Rouselle “Bo” Sutton III and Natalie Bunnell (courtesy photo)
Everyone in Florida’s construction industry should be aware of and voice their support for Florida Senate Bill 204 and its counterpart, House Bill 377. These bills would amend Florida Statute §95.11(3)(c), the construction statute of repose, in order to close a recent loophole that has caused the statute, which was intended to be definite but is no longer.
The statute of repose bars unfiled lawsuits pertaining to latent defects in the design, planning or construction of improvements to real property after the passage of 10 years. Patent defects are subject to the four-year statute of limitations, not the statute of repose.
However, 10 years does not necessarily mean 10 years. It is not until 10 years after the last of four specified events to occur that construction-related liability ceases. In Florida, the 10-year deadline begins to run from the last date of the following: actual possession by the owner, issuance of a certificate of occupancy, date of abandonment of construction, or the date of completion or termination of the contract between the engineer, architect and licensed contractor with the owner.
The loophole the bills would close is in the fourth trigger: completion of the contract.
Florida courts have wrestled with the question of what does “completion or termination of the contract” mean and, if completion of the contract is the last of the four triggers to occur, from what date the 10-year window is measured.
Florida’s Fifth District Court of Appeal weighed in on this issue in 2015. In Cypress Fairway Condominium v. Bergeron Construction, the court held that “contract completion” was the date on which final payment was made rather than when the work under the contract was completed. This distinction is critical as construction can be completed long before final payment is made. It further poses concerns if final payment on the contract is never made or is not made in full.

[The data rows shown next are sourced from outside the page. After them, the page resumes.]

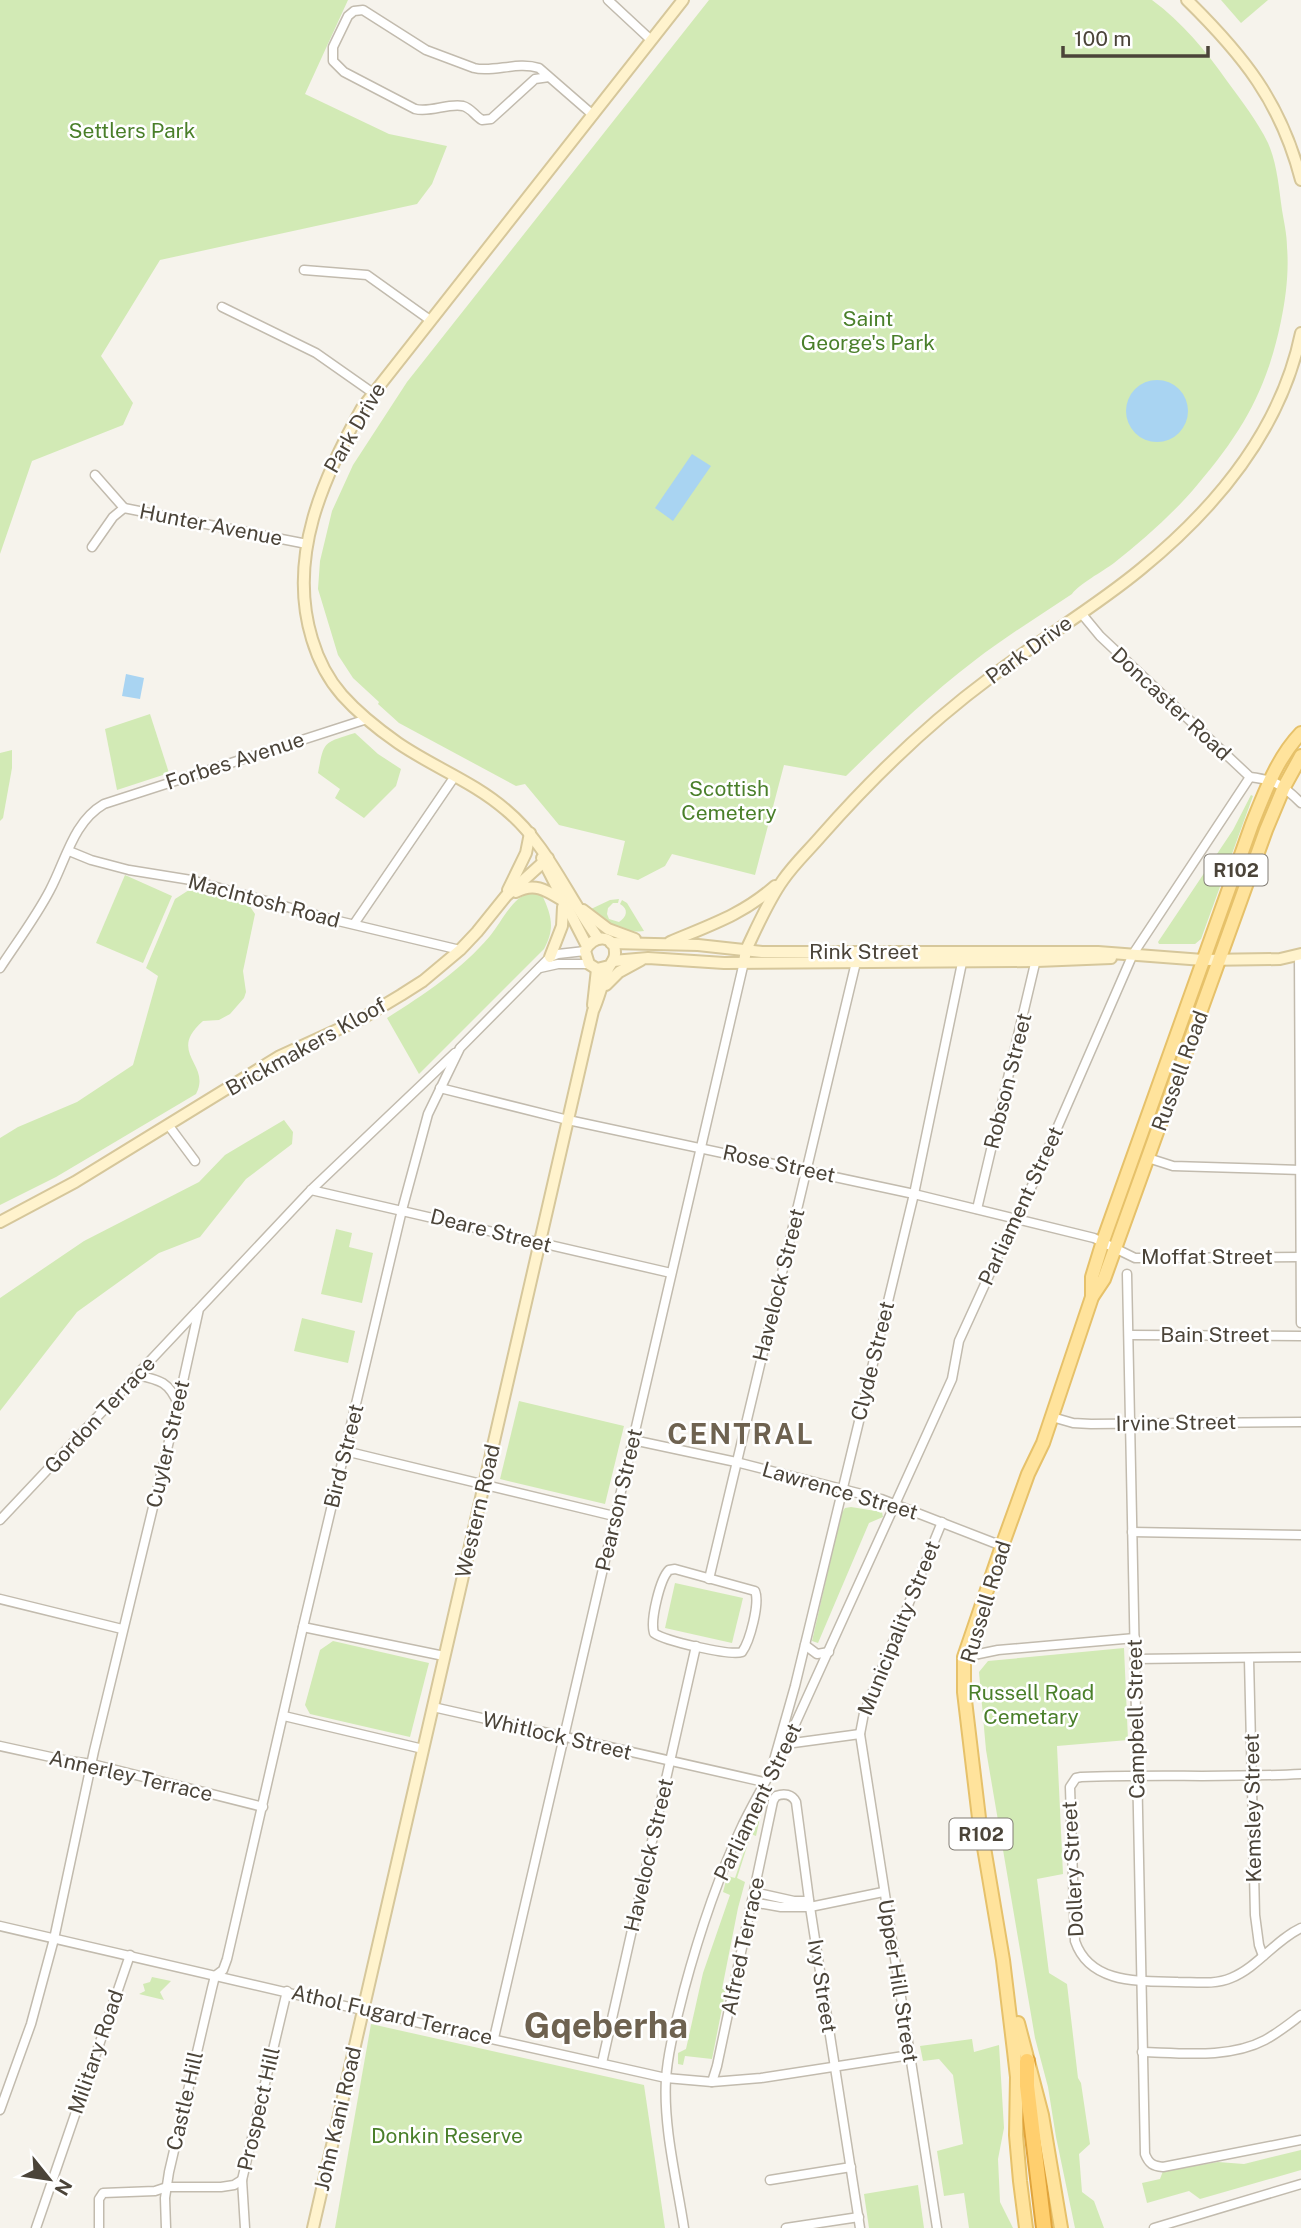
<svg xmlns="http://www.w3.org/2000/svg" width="1301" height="2228" viewBox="0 0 1301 2228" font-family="'Public Sans',sans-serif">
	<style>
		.green { fill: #d2eab5 }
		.water { fill: #a9d4f2 }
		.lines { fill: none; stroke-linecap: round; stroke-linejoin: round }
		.street-casing { stroke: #c2bbae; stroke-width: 11 }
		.secondary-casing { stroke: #d6c79b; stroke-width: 14 }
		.primary-casing { stroke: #e6c16a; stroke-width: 16 }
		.highway-casing { stroke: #e0a43c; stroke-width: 18 }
		.street { stroke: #fff; stroke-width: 8 }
		.secondary { stroke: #fff3cd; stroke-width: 10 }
		.primary { stroke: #ffe39c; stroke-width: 12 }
		.highway { stroke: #ffcf6e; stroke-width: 14 }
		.labels { text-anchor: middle; stroke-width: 5; stroke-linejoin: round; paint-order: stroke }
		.shield { fill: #fff; stroke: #817c74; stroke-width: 2 }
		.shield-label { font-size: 19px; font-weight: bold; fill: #4b4439 }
		.park-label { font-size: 21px; fill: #4a7f2a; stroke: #fff }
		.street-label { font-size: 21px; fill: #4b4439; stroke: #fff }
		.district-label { font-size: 28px; font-weight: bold; letter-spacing: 2px; fill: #6e6250; stroke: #fff }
		.town-label { font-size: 35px; font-weight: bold; fill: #6e6250; stroke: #fff }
	</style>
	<rect width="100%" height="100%" fill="#f6f3ec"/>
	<!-- green -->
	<g class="green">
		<path d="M0 0H348L305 94 389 134 447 146 432 184 417 204 160 260 101 356 133 403 123 425 32 461 0 554Z"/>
		<path d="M709 0H1152C1182 22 1206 51 1227 81 1241 100 1258 122 1268 143 1277 163 1279 189 1282 210 1284 222 1287 235 1287 247 1289 271 1286 297 1281 321 1267 389 1243 431 1198 484 1174 513 1144 539 1114 563 1102 572 1079 584 1072 594 1039 616 1005 637 974 661 928 696 887 736 846 776L784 765 755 875 672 854 665 866 638 880 617 875 625 841 559 825 525 784 516 786 399 723 378 704 379 702 353 678 338 655 318 589 320 561 332 511 353 465 407 382Z"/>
		<path d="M1221 0H1268L1241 23Z"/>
		<path d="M150 714 169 773 117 790 105 729Z"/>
		<path d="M355 733 378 754 401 769 396 786 364 818 335 798 340 789 318 773C324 741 323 743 355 733Z"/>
		<path d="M12 750V768L3 818 0 821V753Z"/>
		<path d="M1251 795 1253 796 1201 939 1195 944H1159L1158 942 1233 830Z"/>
		<path d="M125 875 172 896 143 963 96 943Z"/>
		<path d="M189 890H199L249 905 255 914 243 971 246 992 244 998 230 1014 219 1020 203 1021C166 1053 212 1064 196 1094L56 1177 0 1205V1138L18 1127 77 1102 133 1065 158 976 146 968 175 899Z"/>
		<path d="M530 893 542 895C552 916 555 929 544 949L419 1074 387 1018C425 994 461 970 490 936 501 923 513 896 530 893Z"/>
		<path d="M619 899 618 903H613L608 908 607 914 609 919 619 922C627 917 629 909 620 904L622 900 627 903 644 931C619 934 609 925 591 909L610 900Z"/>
		<path d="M284 1120 293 1132 292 1144 246 1179 200 1237 159 1253 77 1312 0 1411V1298L84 1241 199 1182 225 1155Z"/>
		<path d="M336 1229 352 1233 349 1247 373 1253 362 1303 321 1294Z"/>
		<path d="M302 1318 355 1331 348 1363 294 1351Z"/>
		<path d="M519 1401 624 1426 605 1504 500 1479Z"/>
		<path d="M851 1507 882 1512 883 1517 869 1523 818 1643 812 1641 841 1514 845 1508Z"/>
		<path d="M675 1583 743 1598 732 1643 665 1628Z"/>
		<path d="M333 1641 429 1663 410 1737 310 1714 305 1705 320 1650Z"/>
		<path d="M1124 1648 1128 1740 1057 1746 1063 1874 1037 1879 1049 1973 1067 1984 1078 2078 1081 2083 1090 2144 1079 2154 1082 2192 1094 2201 1104 2228H1075L1056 2137 1048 2087 1035 2038 986 1750 979 1672 988 1661Z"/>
		<path d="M759 1802 763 1804 756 1836 751 1834 737 1878 745 1882 738 1908 722 1989 726 1988 712 2059 685 2056 683 2065 678 2064V2053L686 2049 703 1973 730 1895 723 1892 727 1877 728 1876 735 1878 750 1834 746 1832Z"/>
		<path d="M152 1977 171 1981 160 1992 164 2000 139 1994 145 1991 143 1984 150 1982Z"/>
		<path d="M371 2024 644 2085 665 2228H335Z"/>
		<path d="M972 2039 974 2052 999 2045 1004 2128 998 2159 1000 2202 1013 2228H969L964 2193 944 2196 937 2151 963 2144 953 2075 939 2059 923 2061 920 2046Z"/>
		<path d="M1301 2150V2170L1200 2199 1189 2191 1147 2203 1142 2183 1160 2179 1163 2171 1218 2162 1244 2164Z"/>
		<path d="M918 2185 924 2228H869L864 2194Z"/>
	</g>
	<!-- water -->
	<g class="water">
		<circle cx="1157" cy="411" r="31"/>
		<path d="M692 454 711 466 673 521 655 508Z"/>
		<path d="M126 674 144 678 140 699 122 696Z"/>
	</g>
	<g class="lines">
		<defs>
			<g id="street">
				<path d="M608 0 651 40"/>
				<path d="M549 77 535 79 491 119 482 120C475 116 471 108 463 106 447 103 431 113 415 109L344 72 333 61V47L348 16 354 11 363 10 426 50 474 68C493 73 517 61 539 68L593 115"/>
				<path d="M304 270 367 275 430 320"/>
				<path d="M222 307 316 353 373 393"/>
				<path d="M95 475 124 508"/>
				<path d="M92 547 113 517 124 508 307 544"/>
				<path d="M1081 613 1100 636 1250 777C1275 780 1283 785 1301 803"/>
				<path d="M69 851 91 860 129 870 191 880 330 919 460 950"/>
				<path d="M354 924 455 776"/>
				<path d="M1299 955 1301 1323"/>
				<path d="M0 968C17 942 36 917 50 890 66 860 73 822 104 804L367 719"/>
				<path d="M540 968 558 964H589"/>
				<path d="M440 1088 568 1120 914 1194 1094 1238 1135 1258 1301 1257"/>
				<path d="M169 1126 195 1161"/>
				<path d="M1148 1158 1173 1166 1301 1170"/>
				<path d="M311 1190 671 1273"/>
				<path d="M977 1209 1037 955"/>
				<path d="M1127 1274 1145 2154C1149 2164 1153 2166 1163 2167L1301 2140"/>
				<path d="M1129 1335 1301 1336"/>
				<path d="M138 1375C160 1380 169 1382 178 1404"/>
				<path d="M1052 1417 1073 1423 1091 1424 1301 1422"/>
				<path d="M633 1440 736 1462 881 1499 1002 1546"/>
				<path d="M345 1451 614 1516"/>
				<path d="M0 1520 197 1311"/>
				<path d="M1132 1532 1301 1535"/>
				<path d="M675 1569 755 1591C760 1603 750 1641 742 1652 730 1656 665 1641 654 1633 650 1620 660 1579 669 1570Z"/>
				<path d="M709 1579 857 958"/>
				<path d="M0 1599 122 1629"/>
				<path d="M303 1627 444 1656"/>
				<path d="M805 1645 817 1654 829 1652"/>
				<path d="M964 1657 998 1650 1135 1638"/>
				<path d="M1135 1659 1301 1657"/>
				<path d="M1249 1659 1255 1915 1259 1945 1263 1956"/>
				<path d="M433 1707 764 1782"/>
				<path d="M284 1716 423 1749"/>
				<path d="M786 1744 860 1734"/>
				<path d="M0 1746 69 1761 92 1764 263 1807"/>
				<path d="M774 1760 795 1686 914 1194 963 958"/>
				<path d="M1301 1774C1228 1778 1155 1774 1081 1777L1076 1778 1070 1787 1075 1941C1090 1985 1141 1981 1178 1982 1195 1982 1215 1985 1231 1978 1258 1967 1275 1940 1301 1928"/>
				<path d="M754 1892 794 1901H809"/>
				<path d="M752 1902 781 1907H810L883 1892"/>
				<path d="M0 1926 375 2013 666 2078 712 2082 761 2078 910 2055"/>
				<path d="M494 2038 744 962"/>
				<path d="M1142 2052C1181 2053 1229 2059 1265 2040 1278 2033 1289 2024 1301 2015"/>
				<path d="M602 2063 696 1646"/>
				<path d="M712 2082 717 2066 773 1801 776 1796C784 1793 792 1794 796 1802L810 1907 860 2228"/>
				<path d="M0 2110 31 2024 54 1939 94 1751 178 1404 199 1309 311 1190 455 1053"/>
				<path d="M770 2180 851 2167"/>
				<path d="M36 2228 130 1955"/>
				<path d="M99 2228V2199L103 2193 155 2191 167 2187H221L234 2185 242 2180"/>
				<path d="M166 2228 165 2198 169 2172 212 1988 215 1976 223 1970 227 1959 303 1627 402 1210 428 1114 460 1048 550 957 558 954 585 951"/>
				<path d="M245 2228 242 2180 287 1991"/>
				<path d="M684 2228C677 2182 663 2126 666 2079 668 2049 677 2019 684 1990 699 1934 718 1877 743 1824 757 1796 772 1770 786 1744L952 1379 959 1341 1007 1236 1024 1204 1133 954 1250 777"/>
				<path d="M786 2228 859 2217"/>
				<path d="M937 2228 860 1734 864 1713 942 1522"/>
				<path d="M1154 2228 1301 2184"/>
			</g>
			<g id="secondary">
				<path d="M1187 0C1243 55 1281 102 1301 180"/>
				<path d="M542 858 587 946"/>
				<path d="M508 890 526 853 530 833"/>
				<path d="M516 892C534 882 546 890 562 900"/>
				<path d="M583 910 608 929 635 939"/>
				<path d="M598 938C567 896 547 844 506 810 474 782 433 767 398 743 378 729 358 713 342 695 328 679 318 659 312 639 287 557 323 478 362 408L683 0"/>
				<path d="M670 942C710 925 742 915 775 886"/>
				<path d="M611 943 698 945 762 952H1098L1203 960 1280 959 1301 954"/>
				<path d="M550 957 562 926 563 907"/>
				<path d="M613 961 648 958 724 963 1037 961 1111 958"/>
				<path d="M744 962 746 950C757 927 768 901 783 880 794 864 809 850 821 836 872 778 929 723 991 677 1040 639 1094 608 1141 569 1217 507 1281 430 1301 333"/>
				<path d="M606 985 619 972 641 960"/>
				<path d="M593 1005 597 969"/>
				<path d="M0 1222 75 1182 280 1056 361 1019 401 995 423 981 460 950 477 932 506 896 548 858"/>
				<path d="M313 2228 593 1011C599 998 602 983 608 969 610 964 615 960 615 954 616 934 592 934 585 951L589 964 597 969 609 966"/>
			</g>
			<g id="primary">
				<path d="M1092 1297V1277L1103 1241 1252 824C1265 792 1277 758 1301 733"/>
				<path d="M1018 2023 1042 2115 1061 2228"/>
				<path d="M1026 2228 1020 2181 1016 2135 1017 2077 1014 2051 1003 1960 979 1818 964 1692V1657L1002 1546 1028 1474 1043 1443 1092 1297 1104 1279 1266 830 1284 787 1301 756"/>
			</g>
			<path id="highway" d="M1027 2061V2086L1044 2228"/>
		</defs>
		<!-- street casing -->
		<use href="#street" class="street-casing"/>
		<!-- secondary casing -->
		<use href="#secondary" class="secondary-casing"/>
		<!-- primary casing -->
		<use href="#primary" class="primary-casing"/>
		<!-- highway casing -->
		<use href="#highway" class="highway-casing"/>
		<!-- street -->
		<use href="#street" class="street"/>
		<!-- secondary -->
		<use href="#secondary" class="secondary"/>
		<!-- primary -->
		<use href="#primary" class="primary"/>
		<!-- highway -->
		<use href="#highway" class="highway"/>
	</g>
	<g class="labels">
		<!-- shield labels -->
		<g class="shield">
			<rect x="1204.5" y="854.5" width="63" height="31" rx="5"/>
			<rect x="949.5" y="1818.5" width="63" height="31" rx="5"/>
		</g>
		<g class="shield-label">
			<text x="1236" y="877">R102</text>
			<text x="981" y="1841">R102</text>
		</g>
		<!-- park labels -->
		<g class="park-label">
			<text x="132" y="138">Settlers Park</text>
			<text x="868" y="326">Saint<tspan x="868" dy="24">George's Park</tspan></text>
			<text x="729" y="796">Scottish<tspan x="729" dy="24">Cemetery</tspan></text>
			<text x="1031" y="1700">Russell Road<tspan x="1031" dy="24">Cemetary</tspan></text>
			<text x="447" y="2143">Donkin Reserve</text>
		</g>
		<!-- street labels -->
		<g class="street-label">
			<text transform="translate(355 428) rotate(-60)" y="7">Park Drive</text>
			<text transform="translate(211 525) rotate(11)" y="7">Hunter Avenue</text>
			<text transform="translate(1029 650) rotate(-36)" y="7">Park Drive</text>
			<text transform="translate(1171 704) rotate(43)" y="7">Doncaster Road</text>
			<text transform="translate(235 761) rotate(-18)" y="7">Forbes Avenue</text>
			<text transform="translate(264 901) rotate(15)" y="7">MacIntosh Road</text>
			<text x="864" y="959">Rink Street</text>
			<text transform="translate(306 1047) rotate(-29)" y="7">Brickmakers Kloof</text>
			<text transform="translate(1180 1071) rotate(-70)" y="7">Russell Road</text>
			<text transform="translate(1008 1081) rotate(-76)" y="7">Robson Street</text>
			<text transform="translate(779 1164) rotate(12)" y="7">Rose Street</text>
			<text transform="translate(1021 1206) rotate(-65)" y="7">Parliament Street</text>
			<text transform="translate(491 1231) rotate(14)" y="7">Deare Street</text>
			<text x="1207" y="1264">Moffat Street</text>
			<text transform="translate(779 1285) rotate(-76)" y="7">Havelock Street</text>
			<text x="1215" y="1342">Bain Street</text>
			<text transform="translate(873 1361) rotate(-76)" y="7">Clyde Street</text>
			<text transform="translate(100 1415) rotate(-47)" y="7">Gordon Terrace</text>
			<text transform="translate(1176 1423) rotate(-1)" y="7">Irvine Street</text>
			<text transform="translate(168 1444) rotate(-77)" y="7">Cuyler Street</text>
			<text transform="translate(344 1456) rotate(-76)" y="7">Bird Street</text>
			<text transform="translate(840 1491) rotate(16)" y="7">Lawrence Street</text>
			<text transform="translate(619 1500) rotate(-77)" y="7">Pearson Street</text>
			<text transform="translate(478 1511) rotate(-77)" y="7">Western Road</text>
			<text transform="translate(986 1602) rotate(-73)" y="7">Russell Road</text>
			<text transform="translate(899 1628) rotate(-68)" y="7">Municipality Street</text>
			<text transform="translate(1136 1719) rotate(-91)" y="7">Campbell Street</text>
			<text transform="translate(557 1736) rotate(13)" y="7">Whitlock Street</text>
			<text transform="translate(131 1776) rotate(13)" y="7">Annerley Terrace</text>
			<text transform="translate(758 1802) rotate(-64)" y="7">Parliament Street</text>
			<text transform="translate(1253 1808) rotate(-91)" y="7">Kemsley Street</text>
			<text transform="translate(649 1855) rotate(-77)" y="7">Havelock Street</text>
			<text transform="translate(1073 1869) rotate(-93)" y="7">Dollery Street</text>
			<text transform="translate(743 1946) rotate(-78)" y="7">Alfred Terrace</text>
			<text transform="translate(898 1981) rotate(81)" y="7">Upper Hill Street</text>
			<text transform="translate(822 1986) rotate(81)" y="7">Ivy Street</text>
			<text transform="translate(392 2015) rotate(13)" y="7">Athol Fugard Terrace</text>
			<text transform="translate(96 2052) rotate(-71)" y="7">Military Road</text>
			<text transform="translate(185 2101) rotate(-77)" y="7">Castle Hill</text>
			<text transform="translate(259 2109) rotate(-77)" y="7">Prospect Hill</text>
			<text transform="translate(338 2119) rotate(-77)" y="7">John Kani Road</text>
		</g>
		<!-- district labels -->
		<g class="district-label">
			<text x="741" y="1444">CENTRAL</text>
		</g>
		<!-- town labels -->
		<g class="town-label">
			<text x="606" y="2038">Gqeberha</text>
		</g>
	</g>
	<!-- north arrow -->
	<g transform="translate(49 2179) rotate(120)" stroke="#ffffff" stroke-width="5" paint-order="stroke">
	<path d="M0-5L12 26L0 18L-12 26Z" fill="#4b4439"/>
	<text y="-10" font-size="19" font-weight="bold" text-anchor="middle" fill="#4b4439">N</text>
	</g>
	<!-- scale -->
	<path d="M1063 46v10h145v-10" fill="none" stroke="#4b4439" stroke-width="3.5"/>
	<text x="1074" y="46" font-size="21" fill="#4b4439" stroke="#ffffff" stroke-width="5" paint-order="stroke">100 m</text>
</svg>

Because this issue has not been directly addressed by Florida courts, it leaves an open question about whether or when the statute of repose begins to run. In the Cypress Fairways case, had the statute of repose been tied to completion of construction rather than final payment, the lawsuit would have been barred. Instead, the developers, planners, designers and contractors found themselves in the unenviable position of defending against construction defect claims involving a project more than 10 years old.
The new legislation was, in large part, introduced in response to the Cypress Fairways court’s holding; to now tie up the “completion of contract” loose end by linking it to completion of contract work (not including punch list work) rather than receipt of final payment.
Completion of the contract would be defined as: “Completion of the contract means the latter of the date of final performance of all the contracted services or the date that final payment for such services becomes due without regard to the date final payment is made.” Both bills seek to provide clarity as to what “completion of the contract” means and could have a large effect on how courts interpret completion when applying the statute of repose to cases involving old construction.
While the bills will define what completion of the contract means, if it does not pass, planners, engineers, architects and contractors should take certain steps to help protect themselves. For one, payment deadlines should be included in contracts. For example, a contract could include a term that specifies the owner must make payment within 20 days of a final payment application, regardless of punch list items remaining. If payment is not made within 20 days or it is not full payment, the contract might still be deemed complete, just that the owner breached it. The owner should not be permitted to prevent the statute of repose from beginning by not making timely or full payment. Otherwise, construction-related liability could be open-ended.
Other legislative attempts involving the statute of repose have failed in recent years, including an effort to reduce the statute of repose window from 10 years to seven years. The current amendment to the law is certainly critical to avoid unnecessary litigation, but a three-year reduction would significantly help to reduce extended legal exposure.